#### YOUR ASSIGNMENT
Please output the entries that follow exactly, without a single image.

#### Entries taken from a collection
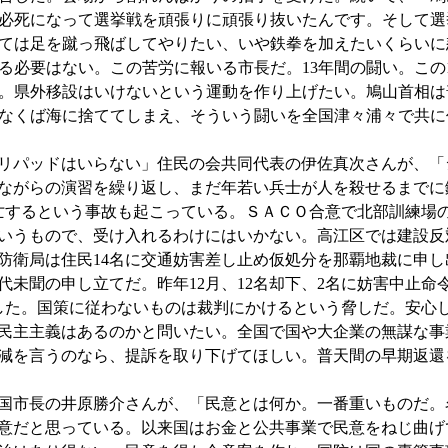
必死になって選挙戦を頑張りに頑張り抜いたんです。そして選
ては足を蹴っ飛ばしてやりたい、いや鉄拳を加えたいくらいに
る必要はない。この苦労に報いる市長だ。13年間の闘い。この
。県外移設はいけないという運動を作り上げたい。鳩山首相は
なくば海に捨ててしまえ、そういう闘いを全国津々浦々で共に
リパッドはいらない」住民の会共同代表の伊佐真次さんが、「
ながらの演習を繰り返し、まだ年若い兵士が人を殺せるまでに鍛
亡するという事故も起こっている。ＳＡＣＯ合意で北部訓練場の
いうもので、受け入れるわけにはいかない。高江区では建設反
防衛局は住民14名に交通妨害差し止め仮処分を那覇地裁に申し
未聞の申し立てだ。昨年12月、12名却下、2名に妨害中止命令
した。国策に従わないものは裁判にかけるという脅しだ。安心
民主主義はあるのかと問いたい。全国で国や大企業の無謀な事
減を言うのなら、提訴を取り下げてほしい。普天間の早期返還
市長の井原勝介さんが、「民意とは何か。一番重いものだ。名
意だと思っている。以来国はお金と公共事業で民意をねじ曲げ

#### TASK SOLUTION
必死になって選挙戦を頑張りに頑張り抜いたんです。そして選
ては足を蹴っ飛ばしてやりたい、いや鉄拳を加えたいくらいに
る必要はない。この苦労に報いる市長だ。13年間の闘い。この
。県外移設はいけないという運動を作り上げたい。鳩山首相は
なくば海に捨ててしまえ、そういう闘いを全国津々浦々で共に
リパッドはいらない」住民の会共同代表の伊佐真次さんが、「
ながらの演習を繰り返し、まだ年若い兵士が人を殺せるまでに鍛
亡するという事故も起こっている。ＳＡＣＯ合意で北部訓練場の
いうもので、受け入れるわけにはいかない。高江区では建設反
防衛局は住民14名に交通妨害差し止め仮処分を那覇地裁に申し
未聞の申し立てだ。昨年12月、12名却下、2名に妨害中止命令
した。国策に従わないものは裁判にかけるという脅しだ。安心
民主主義はあるのかと問いたい。全国で国や大企業の無謀な事
減を言うのなら、提訴を取り下げてほしい。普天間の早期返還
市長の井原勝介さんが、「民意とは何か。一番重いものだ。名
意だと思っている。以来国はお金と公共事業で民意をねじ曲げ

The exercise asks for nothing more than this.